5 min read

This is an insurance company that offers both senior loans and common equity.

  • Location: HQ in Hartford, CT
  • Markets: Primary and secondary markets nationwide. Generally not interested in LA, SF, Seattle, NY, and Chicago.
  • Equity:
    • Structure: Common equity. Not offering preferred equity.

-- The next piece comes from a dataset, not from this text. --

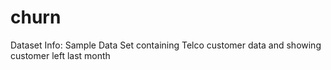 # churn
Dataset Info: Sample Data Set containing Telco customer data and showing customer left last month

    • Check Sizes: $20M to $50M
    • Co-invest: Typically 90/10 or 80/20
    • Asset Types: MF, BTR, or industrial
    • Deal Types: Ground-up or value-add
    • Sponsors: Strong regional or national developers
    • Returns: "Upper-teens" IRR, 1.6x multiple, and an untrended ROC that's 125-150 bps wide of market cap rates.
    • Notes: They have a preference for urban-suburban locations with more affordable rents.
  • Debt:
    • Asset Types: Industrial, MF, BTR, grocery-anchored retail, self-storage. Not interested in office, student, hospitality, or senior housing. Last year, 64% of their volume was industrial.
    • Deal Types: Construction, light lease-up, and stabilized.
    • Loan Sizes: $25M to $75M for a single asset. Larger for portfolios.
    • Leverage: 60-65% LTC for construction, lease-up typically sized to high 7s to 8% in-place DY, and stabilized is ~55% LTV.
    • Pricing: Construction is around SOFR+3.00%. Bridge has been SOFR + "high 100s to low 200s" or 1.60% to 1.80% over the 3-year UST. Permanent financing is generally 1.40% to 1.60% over the corresponding UST.
    • Notes: They closed ~$2.1B on the debt side last year.